Let's take a look at the 100. The 100 is a traditional breathing exercise that includes 10 inhale breaths and 10 exhale breaths totaling 100 breaths. So on the reformer, it's done with your hands in the straps, and the spring tension can be anywhere from lights to light would be like one red. Heavy would be two reds or you could go into the middle and use one red and one blue. It's an abdominal exercise that requires a lot of trunk stabilization and also because the arms will be pumping.
It requires some focus on shoulder stabilization as well. Let's see it. So coming on to the reformer, reaching the hands into the straps, bringing the arms above the shoulder so you have tension on the straps as you're preparing. The legs come into a tabletop position and we'll begin with an inhale to prepare. On the exhale breath, the initial exhale breath, we come up into our 100 position.
We then inhale. And we begin our count exhaling for five. And inhaling for five. And as we continue to inhale and exhale for five, you want the feeling of reaching forward with the arms to achieve two goals. Number one, to stabilize the shoulders and number two, to try to hold the carriage fairly still.

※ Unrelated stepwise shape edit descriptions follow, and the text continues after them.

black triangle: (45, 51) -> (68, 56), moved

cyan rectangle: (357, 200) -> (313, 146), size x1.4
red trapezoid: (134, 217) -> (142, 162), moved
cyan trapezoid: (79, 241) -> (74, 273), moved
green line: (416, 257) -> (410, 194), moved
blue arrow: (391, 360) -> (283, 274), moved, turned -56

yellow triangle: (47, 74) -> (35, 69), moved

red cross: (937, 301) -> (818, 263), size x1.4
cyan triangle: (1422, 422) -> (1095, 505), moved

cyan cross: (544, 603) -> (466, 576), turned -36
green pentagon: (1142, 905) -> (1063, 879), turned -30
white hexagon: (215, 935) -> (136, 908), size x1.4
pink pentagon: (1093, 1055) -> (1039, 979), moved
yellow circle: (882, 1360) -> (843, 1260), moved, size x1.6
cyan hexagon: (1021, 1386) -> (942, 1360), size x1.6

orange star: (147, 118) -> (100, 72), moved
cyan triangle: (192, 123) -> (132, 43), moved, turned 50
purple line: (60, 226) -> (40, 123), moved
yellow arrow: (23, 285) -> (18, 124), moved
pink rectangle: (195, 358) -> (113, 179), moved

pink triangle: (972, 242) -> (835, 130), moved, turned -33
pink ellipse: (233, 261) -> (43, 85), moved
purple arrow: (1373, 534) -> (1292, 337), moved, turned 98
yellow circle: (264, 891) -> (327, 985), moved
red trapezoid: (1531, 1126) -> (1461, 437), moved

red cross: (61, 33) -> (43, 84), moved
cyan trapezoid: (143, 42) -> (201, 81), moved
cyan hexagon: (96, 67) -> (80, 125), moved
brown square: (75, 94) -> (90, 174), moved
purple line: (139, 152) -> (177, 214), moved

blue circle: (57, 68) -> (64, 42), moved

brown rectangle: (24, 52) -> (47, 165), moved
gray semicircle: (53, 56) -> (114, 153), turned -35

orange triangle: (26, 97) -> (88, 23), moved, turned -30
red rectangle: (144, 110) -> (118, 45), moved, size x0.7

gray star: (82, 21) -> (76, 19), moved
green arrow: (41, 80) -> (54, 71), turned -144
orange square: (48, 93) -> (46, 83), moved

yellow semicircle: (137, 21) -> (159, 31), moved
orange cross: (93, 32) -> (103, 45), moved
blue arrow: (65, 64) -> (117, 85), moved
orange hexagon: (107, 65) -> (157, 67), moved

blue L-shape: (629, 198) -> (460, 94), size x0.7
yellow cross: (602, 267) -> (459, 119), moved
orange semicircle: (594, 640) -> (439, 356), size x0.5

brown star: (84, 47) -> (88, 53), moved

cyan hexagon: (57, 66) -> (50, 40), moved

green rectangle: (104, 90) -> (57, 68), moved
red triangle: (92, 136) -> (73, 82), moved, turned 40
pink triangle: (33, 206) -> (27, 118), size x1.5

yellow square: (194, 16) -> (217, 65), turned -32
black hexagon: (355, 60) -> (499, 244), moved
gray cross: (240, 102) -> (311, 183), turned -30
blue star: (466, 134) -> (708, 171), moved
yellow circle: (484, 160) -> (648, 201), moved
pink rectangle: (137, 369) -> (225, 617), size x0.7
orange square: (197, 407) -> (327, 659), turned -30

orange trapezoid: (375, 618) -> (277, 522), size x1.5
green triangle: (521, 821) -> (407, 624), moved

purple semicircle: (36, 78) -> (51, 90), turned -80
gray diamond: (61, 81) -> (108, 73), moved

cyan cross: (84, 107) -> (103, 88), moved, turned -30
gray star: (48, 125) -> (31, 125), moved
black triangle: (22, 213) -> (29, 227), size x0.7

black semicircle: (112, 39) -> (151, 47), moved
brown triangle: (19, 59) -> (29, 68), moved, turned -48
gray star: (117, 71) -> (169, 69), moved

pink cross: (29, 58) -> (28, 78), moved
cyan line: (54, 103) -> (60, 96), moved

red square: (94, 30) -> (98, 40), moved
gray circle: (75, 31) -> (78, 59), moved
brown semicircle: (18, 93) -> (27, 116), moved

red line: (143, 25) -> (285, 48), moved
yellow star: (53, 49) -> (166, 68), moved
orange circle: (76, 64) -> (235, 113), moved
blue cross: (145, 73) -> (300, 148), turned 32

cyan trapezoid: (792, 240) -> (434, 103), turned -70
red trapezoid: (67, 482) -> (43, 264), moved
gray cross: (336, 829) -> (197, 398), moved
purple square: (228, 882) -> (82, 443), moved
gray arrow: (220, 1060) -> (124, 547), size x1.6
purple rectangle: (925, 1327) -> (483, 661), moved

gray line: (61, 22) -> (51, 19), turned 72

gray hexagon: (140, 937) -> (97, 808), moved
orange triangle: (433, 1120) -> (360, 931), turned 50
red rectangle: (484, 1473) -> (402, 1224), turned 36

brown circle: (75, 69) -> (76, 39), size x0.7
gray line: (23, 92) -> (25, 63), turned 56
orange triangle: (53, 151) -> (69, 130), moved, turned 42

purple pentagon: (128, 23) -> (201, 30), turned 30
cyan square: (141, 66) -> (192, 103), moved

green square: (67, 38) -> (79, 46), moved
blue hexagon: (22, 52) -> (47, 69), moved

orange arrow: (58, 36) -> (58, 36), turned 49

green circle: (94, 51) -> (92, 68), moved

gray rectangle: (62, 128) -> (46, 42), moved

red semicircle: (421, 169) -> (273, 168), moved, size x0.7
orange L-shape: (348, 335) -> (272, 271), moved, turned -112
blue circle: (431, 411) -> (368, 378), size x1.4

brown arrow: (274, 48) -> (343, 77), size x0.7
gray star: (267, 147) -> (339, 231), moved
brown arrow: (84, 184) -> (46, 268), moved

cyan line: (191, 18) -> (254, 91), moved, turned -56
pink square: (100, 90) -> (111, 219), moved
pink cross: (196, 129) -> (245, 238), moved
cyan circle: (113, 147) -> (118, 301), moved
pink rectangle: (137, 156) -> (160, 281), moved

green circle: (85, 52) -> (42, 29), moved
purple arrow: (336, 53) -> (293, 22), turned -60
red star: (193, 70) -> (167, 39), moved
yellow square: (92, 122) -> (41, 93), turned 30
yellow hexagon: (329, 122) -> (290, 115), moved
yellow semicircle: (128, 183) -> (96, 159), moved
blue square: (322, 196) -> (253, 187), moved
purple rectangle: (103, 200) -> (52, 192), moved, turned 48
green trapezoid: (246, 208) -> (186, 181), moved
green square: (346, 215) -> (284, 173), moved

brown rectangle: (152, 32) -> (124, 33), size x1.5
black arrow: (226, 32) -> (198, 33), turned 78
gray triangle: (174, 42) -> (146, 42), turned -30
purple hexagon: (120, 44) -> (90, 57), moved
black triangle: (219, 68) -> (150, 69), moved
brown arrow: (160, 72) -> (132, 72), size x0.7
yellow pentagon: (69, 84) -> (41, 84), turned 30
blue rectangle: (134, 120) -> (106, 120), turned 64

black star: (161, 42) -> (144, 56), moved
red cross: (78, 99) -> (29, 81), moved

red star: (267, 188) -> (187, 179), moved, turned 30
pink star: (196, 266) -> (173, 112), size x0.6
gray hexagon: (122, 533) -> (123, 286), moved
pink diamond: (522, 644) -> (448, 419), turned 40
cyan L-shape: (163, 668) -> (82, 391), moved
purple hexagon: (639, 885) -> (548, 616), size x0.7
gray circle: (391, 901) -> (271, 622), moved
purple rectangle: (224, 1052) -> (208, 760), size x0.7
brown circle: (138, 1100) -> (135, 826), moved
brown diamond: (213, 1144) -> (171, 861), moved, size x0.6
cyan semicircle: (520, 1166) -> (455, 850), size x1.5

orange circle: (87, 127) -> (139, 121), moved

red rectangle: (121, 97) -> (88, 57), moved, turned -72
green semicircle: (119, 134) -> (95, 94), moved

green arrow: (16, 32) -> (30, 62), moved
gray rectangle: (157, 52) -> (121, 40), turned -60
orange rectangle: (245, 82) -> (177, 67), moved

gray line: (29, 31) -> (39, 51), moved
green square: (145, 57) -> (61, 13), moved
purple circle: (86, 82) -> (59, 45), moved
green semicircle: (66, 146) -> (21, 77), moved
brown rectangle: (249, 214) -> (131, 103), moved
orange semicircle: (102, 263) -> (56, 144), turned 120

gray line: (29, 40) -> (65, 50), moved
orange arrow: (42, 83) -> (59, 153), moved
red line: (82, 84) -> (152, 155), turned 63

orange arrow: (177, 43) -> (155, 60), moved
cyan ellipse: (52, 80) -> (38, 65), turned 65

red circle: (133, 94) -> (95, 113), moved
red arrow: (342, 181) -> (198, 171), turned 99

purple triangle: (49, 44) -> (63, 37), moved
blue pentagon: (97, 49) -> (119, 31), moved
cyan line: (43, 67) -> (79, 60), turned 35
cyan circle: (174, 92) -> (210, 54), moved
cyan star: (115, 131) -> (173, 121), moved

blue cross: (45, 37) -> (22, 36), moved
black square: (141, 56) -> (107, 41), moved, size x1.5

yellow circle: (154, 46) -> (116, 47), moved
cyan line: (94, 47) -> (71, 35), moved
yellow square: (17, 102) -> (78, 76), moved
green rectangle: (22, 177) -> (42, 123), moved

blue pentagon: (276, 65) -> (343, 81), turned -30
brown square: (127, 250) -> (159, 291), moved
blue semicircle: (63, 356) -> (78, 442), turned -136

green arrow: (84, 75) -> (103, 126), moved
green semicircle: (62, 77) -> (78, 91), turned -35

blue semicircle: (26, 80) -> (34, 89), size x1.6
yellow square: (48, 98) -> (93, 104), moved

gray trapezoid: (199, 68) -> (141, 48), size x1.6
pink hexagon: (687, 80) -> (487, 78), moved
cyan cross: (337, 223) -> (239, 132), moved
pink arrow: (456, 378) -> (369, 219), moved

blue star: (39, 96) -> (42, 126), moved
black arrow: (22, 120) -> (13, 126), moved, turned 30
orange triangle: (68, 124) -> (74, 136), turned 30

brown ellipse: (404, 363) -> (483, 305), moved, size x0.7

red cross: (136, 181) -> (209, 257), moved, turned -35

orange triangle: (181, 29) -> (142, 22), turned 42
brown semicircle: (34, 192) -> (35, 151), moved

The arms are doing like a flattering action. And the breathing is into three, four, five, out to two, three, four, five. Once you've completed your 10 breath cycles, you can bring the knees in on the final exhale, lift the arms, and bring the body back. And at the end, I'm I still have the same amount of tension that I started with. So that I'm still engaged in my upper back and shoulders and then I can place my feet down and return the carriage all the way in.
Important in this exercise is that people have enough abdominal strength to get high enough in the curl position so they're not creating a lot of neck tension. And then once again, the focus on the abdominals and the focus on the shoulder stabilizers of a 100.